# ASSIGNMENT
Word for word, transcribe the listing that follows, minus any pictures.

++++ DATASET RECORDS ++++

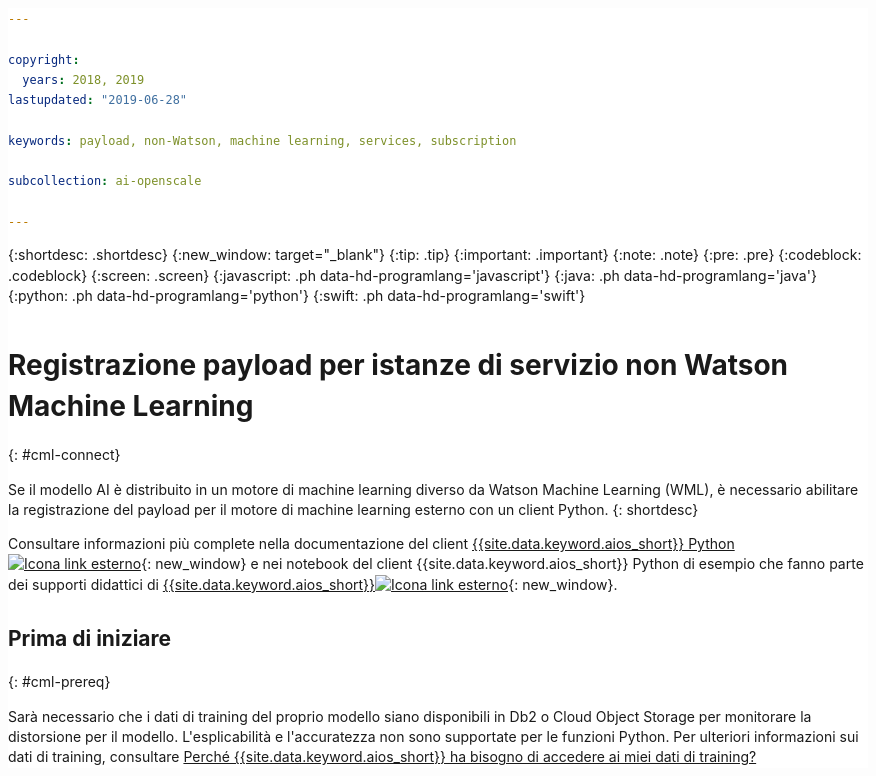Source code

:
 ```yaml
---

copyright:
  years: 2018, 2019
lastupdated: "2019-06-28"

keywords: payload, non-Watson, machine learning, services, subscription

subcollection: ai-openscale

---
```


{:shortdesc: .shortdesc}
{:new_window: target="_blank"}
{:tip: .tip}
{:important: .important}
{:note: .note}
{:pre: .pre}
{:codeblock: .codeblock}
{:screen: .screen}
{:javascript: .ph data-hd-programlang='javascript'}
{:java: .ph data-hd-programlang='java'}
{:python: .ph data-hd-programlang='python'}
{:swift: .ph data-hd-programlang='swift'}

# Registrazione payload per istanze di servizio non Watson Machine Learning
{: #cml-connect}

Se il modello AI è distribuito in un motore di machine learning diverso da Watson Machine Learning (WML), è necessario abilitare la registrazione del payload per il motore di machine learning esterno con un client Python.
{: shortdesc}

Consultare informazioni più complete nella documentazione del client  [{{site.data.keyword.aios_short}} Python ![Icona link esterno](../../icons/launch-glyph.svg "Icona link esterno")](http://ai-openscale-python-client.mybluemix.net/){: new_window} e nei notebook del client {{site.data.keyword.aios_short}} Python di esempio che fanno parte dei supporti didattici di [{{site.data.keyword.aios_short}}![Icona link esterno](../../icons/launch-glyph.svg "Icona link esterno")](https://github.com/pmservice/ai-openscale-tutorials/blob/master/README.md){: new_window}.

## Prima di iniziare
{: #cml-prereq}

Sarà necessario che i dati di training del proprio modello siano disponibili in Db2 o Cloud Object Storage per monitorare la distorsione per il modello. L'esplicabilità e l'accuratezza non sono supportate per le funzioni Python. Per ulteriori informazioni sui dati di training, consultare [Perché {{site.data.keyword.aios_short}} ha bisogno di accedere ai miei dati di training?](/docs/services/ai-openscale?topic=ai-openscale-trainingdata#trainingdata)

++++

# FINISHED TASK
Source code

:
 ```yaml
---

copyright:
  years: 2018, 2019
lastupdated: "2019-06-28"

keywords: payload, non-Watson, machine learning, services, subscription

subcollection: ai-openscale

---
```


{:shortdesc: .shortdesc}
{:new_window: target="_blank"}
{:tip: .tip}
{:important: .important}
{:note: .note}
{:pre: .pre}
{:codeblock: .codeblock}
{:screen: .screen}
{:javascript: .ph data-hd-programlang='javascript'}
{:java: .ph data-hd-programlang='java'}
{:python: .ph data-hd-programlang='python'}
{:swift: .ph data-hd-programlang='swift'}

# Registrazione payload per istanze di servizio non Watson Machine Learning
{: #cml-connect}

Se il modello AI è distribuito in un motore di machine learning diverso da Watson Machine Learning (WML), è necessario abilitare la registrazione del payload per il motore di machine learning esterno con un client Python.
{: shortdesc}

Consultare informazioni più complete nella documentazione del client  [{{site.data.keyword.aios_short}} Python ![Icona link esterno](../../icons/launch-glyph.svg "Icona link esterno")](http://ai-openscale-python-client.mybluemix.net/){: new_window} e nei notebook del client {{site.data.keyword.aios_short}} Python di esempio che fanno parte dei supporti didattici di [{{site.data.keyword.aios_short}}![Icona link esterno](../../icons/launch-glyph.svg "Icona link esterno")](https://github.com/pmservice/ai-openscale-tutorials/blob/master/README.md){: new_window}.

## Prima di iniziare
{: #cml-prereq}

Sarà necessario che i dati di training del proprio modello siano disponibili in Db2 o Cloud Object Storage per monitorare la distorsione per il modello. L'esplicabilità e l'accuratezza non sono supportate per le funzioni Python. Per ulteriori informazioni sui dati di training, consultare [Perché {{site.data.keyword.aios_short}} ha bisogno di accedere ai miei dati di training?](/docs/services/ai-openscale?topic=ai-openscale-trainingdata#trainingdata)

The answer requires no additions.